振り返ると、探検物のテレビでよく見るような、はるか頭上に空くわずかな隙間から見える空。非常に心細い。

アブチラガマは沖縄陸軍病院糸数分室として負傷兵などの治療・看護に使われたが、戦闘が激しくなると付近住民も避難してきた。
沖縄地上戦末期に撤退命令が出され、壕内には一般市民と監視兵、そして重症患者が残され、米軍からの攻撃も受け悲惨を地獄絵が展開されたという。
たかだか60数年前に地獄絵が展開された真っ暗な洞窟にちっぽけな懐中電灯一本持って佇む。マジで怖い。

うっすらと白い札のようなものが闇に浮かぶので、懐中電灯を当ててみると「脳傷患者」。
カンベンしてくれ。

当時も照明設備はなく、カンテラやろうそくで明かりを取ったという。
借りといてなんだが、頼りない懐中電灯よりはマシだっただろうが、薄暗くじめっとした湿気がまとわりつく壕内で過ごしたであろう頭に傷を負った兵士を思うと、今私が感じている「恐怖」のなんて薄っぺらいことよ。

すでに方向感覚が麻痺しかけ、真剣に勇気ある撤退を考えつつ、ボーッと照らされる先に浮かび上がる「破傷風患者」の札。逃げちゃダメだ。
洞窟の、わずかにくぼんだ小さなスペースに掲げられたその札を見て愕然とした。
病室でも部屋でも何でもない、単なる「くぼみ」である。
いったい何人の兵士がこのくぼみに身を寄せ合っていたのだろうか。

意を決し、自分の位置を見失いながら先に進む。
「便所」の札を発見するもやはり単なるくぼみ。狭い・暗い・ジメッとしているに加えて臭い、もあったのか…

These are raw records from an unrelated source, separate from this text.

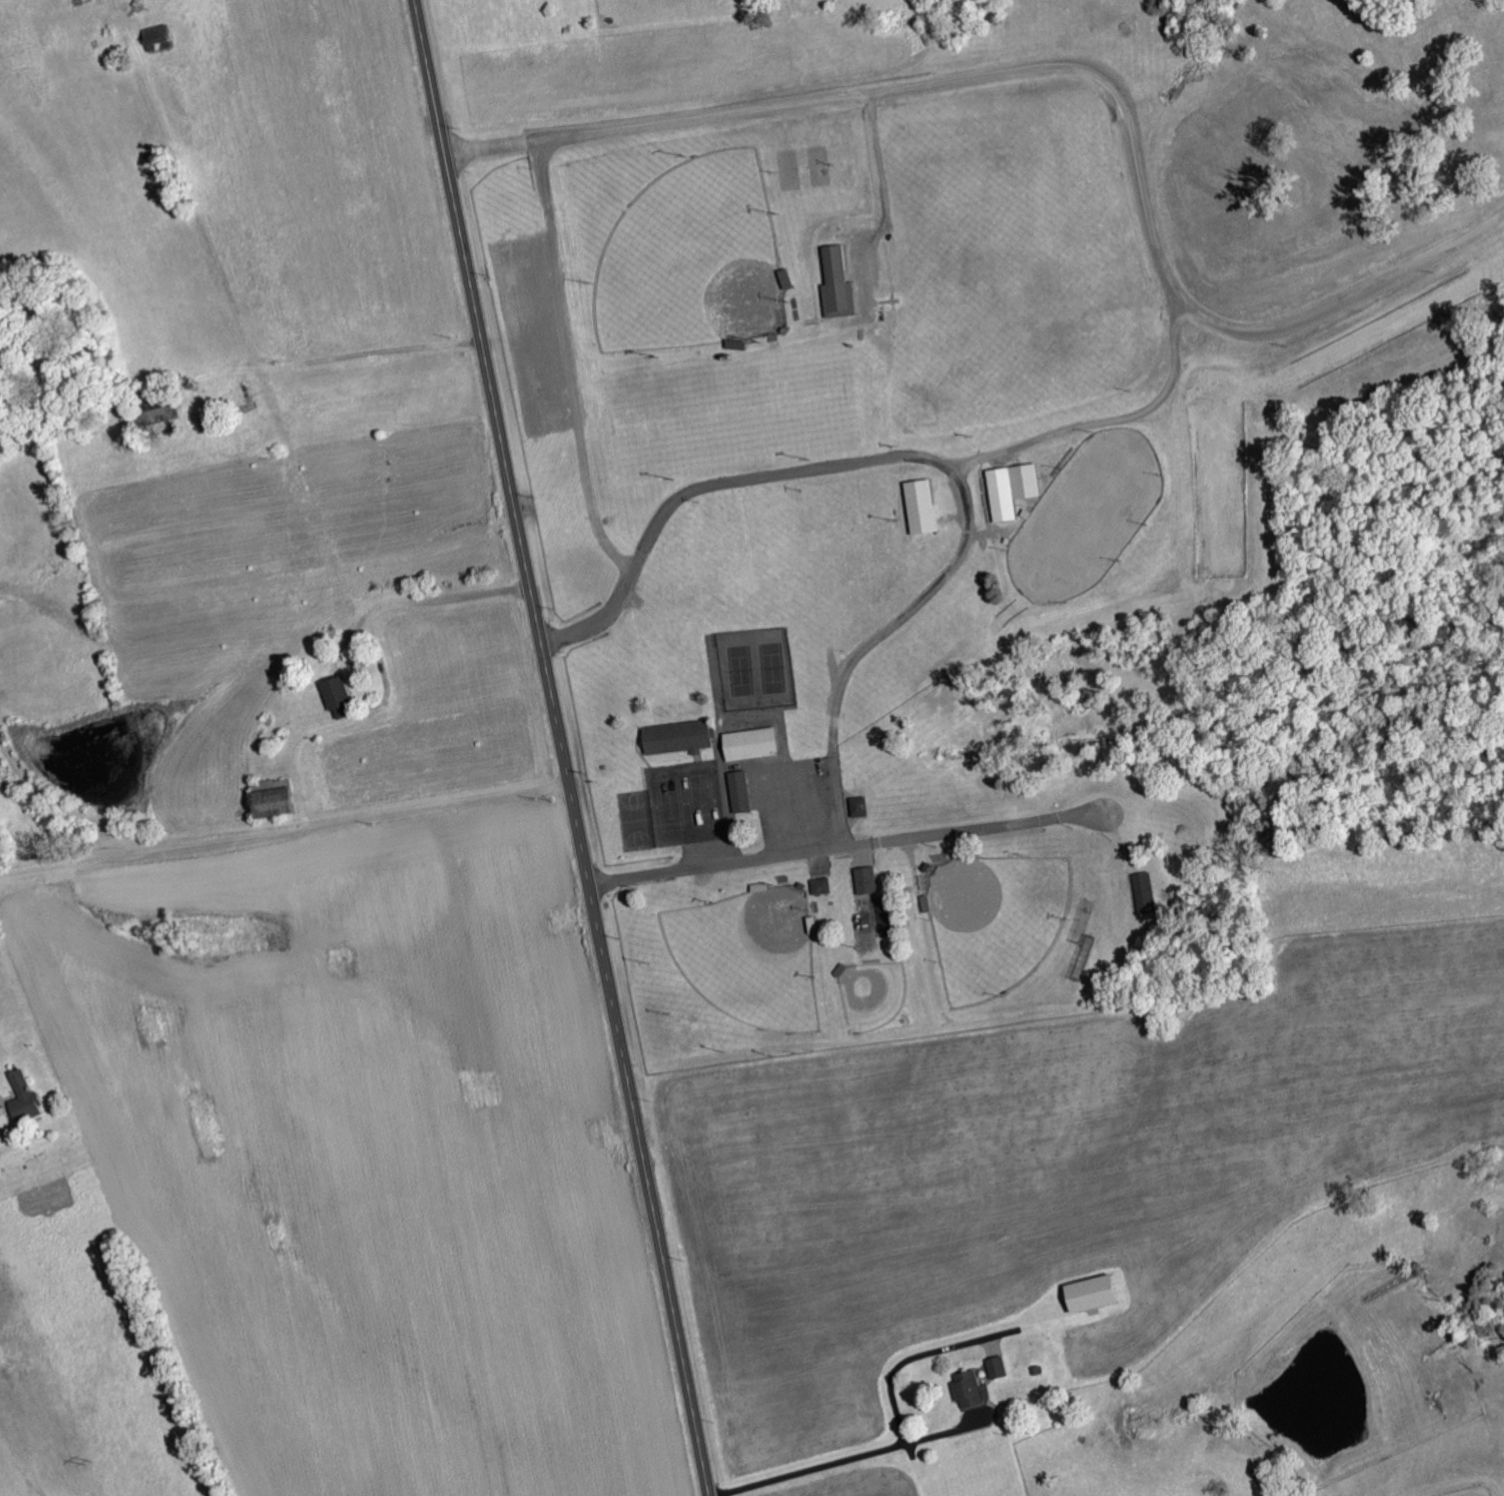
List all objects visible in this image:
building: (156, 37)
building: (834, 284)
road: (1139, 411)
road: (925, 461)
building: (1010, 489)
building: (920, 506)
park: (831, 525)
building: (336, 697)
road: (728, 721)
building: (676, 737)
building: (750, 744)
road: (563, 747)
road: (760, 765)
building: (738, 791)
building: (270, 798)
building: (858, 806)
road: (285, 835)
road: (855, 845)
building: (864, 880)
building: (820, 886)
building: (1144, 894)
building: (22, 1098)
building: (2, 1119)
building: (1091, 1294)
building: (996, 1368)
building: (967, 1389)
road: (847, 1393)

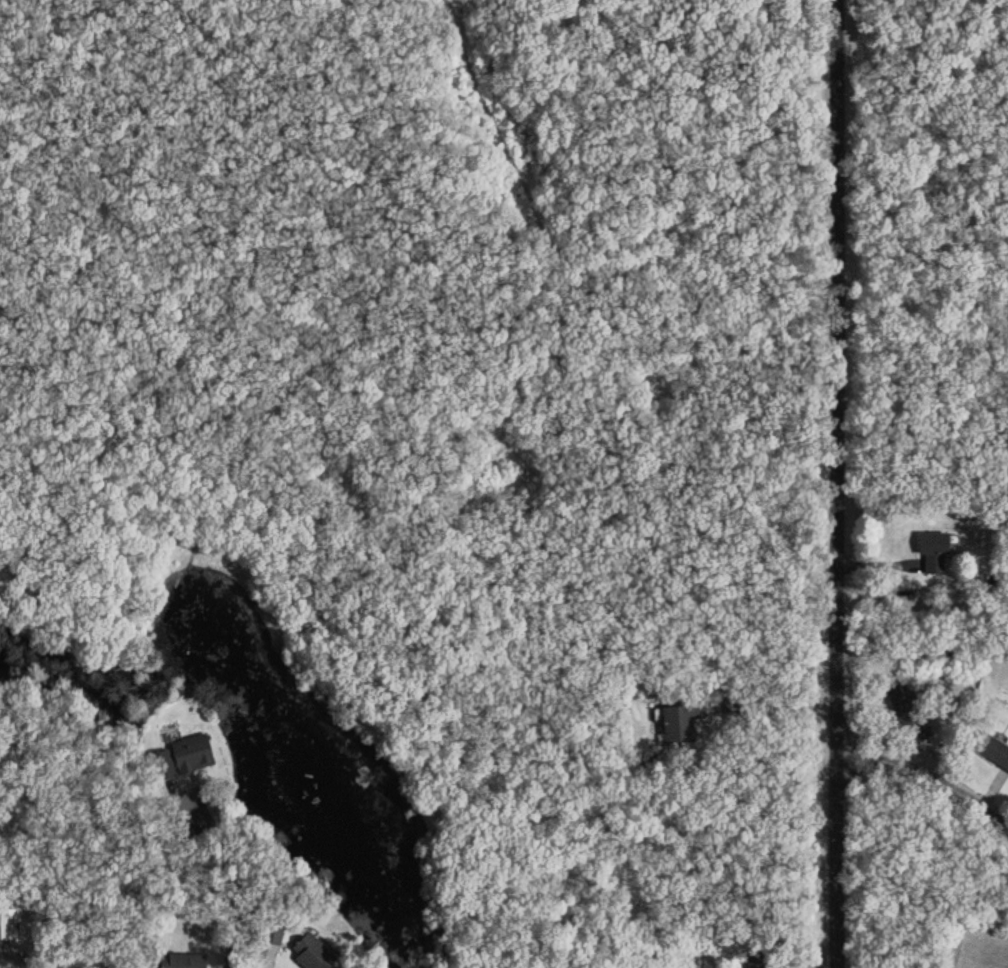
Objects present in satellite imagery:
road: (831, 484)
building: (930, 550)
road: (919, 647)
road: (778, 702)
building: (900, 704)
building: (678, 719)
building: (990, 750)
building: (189, 752)
road: (928, 780)
road: (227, 881)
building: (6, 923)
building: (308, 952)
building: (176, 960)
building: (751, 960)
road: (20, 963)
road: (260, 966)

恐怖感とともに何とも言えないどんよりした気分のまま先に進む。
天井が高くひときわ広い空間に出ると、そこにはガイドさんに連れられた小学生の集団がいた。
ガイドさんの話に耳を傾けるが、イラク戦争の話をしていて戦争当時の壕の話は過ぎているようだった。
私が今感じている重い気持ちはこの小学生たちと共有できているのかな、と思いながら彼らの「この人なんでひとりで壕の中うろうろしているんだろう」という視線を感じつつ団体の横を通り過ぎ、これまた細い階段をよじ登るように上がり地上に出た。

出た先に慰霊碑があり、思わず合掌。
沖縄の戦跡はどこも重いのだがここは強烈だった。合掌しつつしばらく動けなかった。

リゾート地としての地位を確立した沖縄、いまだ米軍基地問題にあえぐ沖縄、そして民間人を巻き込んだ日本国内での最大規模の地上戦があった沖縄。
いろいろな意味も込め、沖縄が気になってしょうがない私である。